Your answer must be an exact transcription of every record below, with the pictures omitted.

---------- Provided records

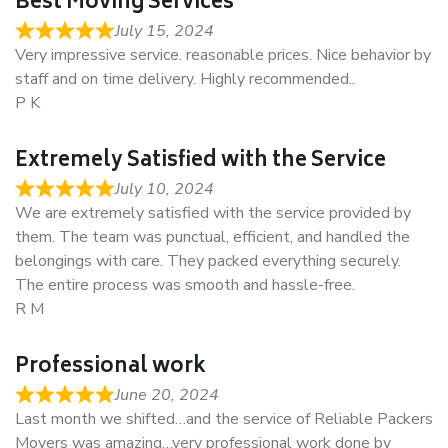
Best Moving Services
July 15, 2024
Very impressive service. reasonable prices. Nice behavior by
staff and on time delivery. Highly recommended..
P K
Extremely Satisfied with the Service
July 10, 2024
We are extremely satisfied with the service provided by
them. The team was punctual, efficient, and handled the
belongings with care. They packed everything securely.
The entire process was smooth and hassle-free.
R M
Professional work
June 20, 2024
Last month we shifted…and the service of Reliable Packers
Movers was amazing…very professional work done by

--------------------

• [Task output]:
Best Moving Services
July 15, 2024
Very impressive service. reasonable prices. Nice behavior by
staff and on time delivery. Highly recommended..
P K
Extremely Satisfied with the Service
July 10, 2024
We are extremely satisfied with the service provided by
them. The team was punctual, efficient, and handled the
belongings with care. They packed everything securely.
The entire process was smooth and hassle-free.
R M
Professional work
June 20, 2024
Last month we shifted…and the service of Reliable Packers
Movers was amazing…very professional work done by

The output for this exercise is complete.